Поднялся и Дэвид и вслед за другими протеснился в зал совета. Здесь не соблюдали никакого порядка, никакого старшинства, всех захватил порыв напряжённого, несдержанного возбуждения.
— Позвольте, джентльмены, позвольте! — твердил, не переставая, Раттер. — Дайте же пройти кандидатам!
Вверх по знакомой железной лестнице, через маленькую комнату комиссии и, наконец, на балкон. Прохладный ночной воздух был так приятен после духоты и яркого света внутри. Внизу под балконом — огромное скопление народа, вся улица перед муниципалитетом запружена толпой. Бледный молодой месяц плыл в вышине, над копрами «Нептуна», и осыпал море серебряной чешуёй. Ропот ожидания поднимался из стоявшей внизу толпы.
Балкон был битком набит. Дэвида вытолкнули вперёд, в крайний угол. Рядом с ним оказался Ремедж, оттертый в давке от Гоулена. Толстый мясник уставился на Дэвида, его большие руки судорожно сжимались, глубоко посаженные глаза под седыми кустиками бровей сверкали возбуждением и злобой. На лице его было написано откровенное желание видеть Дэвида побеждённым.
Раттер с бумагой в руке вышел, на середину балкона, обратясь лицом к притихшей толпе. Мгновение немой тишины, наэлектризованной, мучительной. Ещё никогда в жизни Дэвид не переживал такой мучительной, такой волнующей минуты. Сердце его бешено колотилось. Прозвучал громкий, резкий голос Раттера:
Мистер Джозеф Гоулен — 8852 голоса
Мистер Дэвид Фенвик — 7490 голосов
Раздались громкие крики. Первым заорал Ремедж: «Ура! Ура!» Он ревел как бык, размахивая руками, в настоящем экстазе. Одно «ура» за другим раскалывало воздух. Сторонники Джо толпились вокруг него на балконе, засыпая его поздравлениями. Дэвид схватился за холодные железные перила, стараясь сохранить мужество и самообладание. Побеждён, побеждён, побеждён! Он поднял глаза, увидел Ремеджа, который наклонился к нему, увидел, как прыгали его губы от неистового восторга.
— Провалили-таки вас, чёрт бы вас побрал! — злорадствовал Ремедж. — Проиграли! Все проиграли!

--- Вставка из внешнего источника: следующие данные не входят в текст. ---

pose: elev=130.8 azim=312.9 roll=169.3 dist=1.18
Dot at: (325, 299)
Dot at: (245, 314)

— Нет, не все, — возразил Дэвид тихо.
Снова «ура», приветственные выкрики, настойчиво призывающие Джо. Он в самом центре балкона, у перил, упоённо внимает лести этих тесно сбившихся, возбуждённых людей. Он возвышается над ними своей массивной внушительной фигурой, которая, чернея в лунном свете, кажется неправдоподобно большой и угрожающей. Внизу бледные лица. Все — на его стороне, все готовы служить его интересам, его целям. Ему принадлежит земля, принадлежит и небо: слабое жужжание донеслось издалека — это ночной полёт его ресфордских аэропланов. Он царь и бог, его могущество не ограничено. И это только начало. Он будет подниматься всё выше и выше. Глупцы, что стоят там, у его ног, будут помогать ему. Он достигнет вершины, расколет мир, как орех, голыми руками, молнией рассечёт небо. Мир и война будет зависеть от его воли. Деньги принадлежат ему. Деньги, деньги… и рабы денег. Подняв обе руки к небу жестом слащавого лицемерия, он начал:
— Дорогие друзья мои!..
Холодное сентябрьское утро. Пять часов. Ещё не рассвело, и ветер, вынырнув откуда-то, со стороны невидного во мраке моря, пронёсся по небесному своду и отполировал звезды до яркого блеска. Тишина нависла над Террасами.
Но вот, пробившись сквозь безмолвие и мрак, засветился огонёк в окне Ханны Брэйс. Огонёк продолжал мигать, и десять минут спустя дверь отворилась, и старая Ханна вышла из домика, задохнувшись от ледяного ветра, рванувшегося ей навстречу. На Ханне был большой платок, подбитые гвоздями башмаки и целый ворох нижних юбок, под которые, ради тепла, была подложена серая обёрточная бумага. Мужская кепка, напяленная на голову, покрывала жидкие пряди седых волос, а уши и щеки повязаны полосой красной фланели. В руках Ханна держала длинный шест. С тех пор, как старый Том Келдер умер от плеврита, Ханна исполняла на Террасах обязанности сзывающего на работу, очень довольная, что в такие тяжёлые времена может заработать кое-какие лишние гроши. Слегка переваливаясь из-за своей грыжи, она медленно двигалась по Инкерманской улице, похожая скорее на жалкий узел старого тряпья, чем на человека, и стучала в окна своей палкой, будя шахтёров, работавших в первой смене.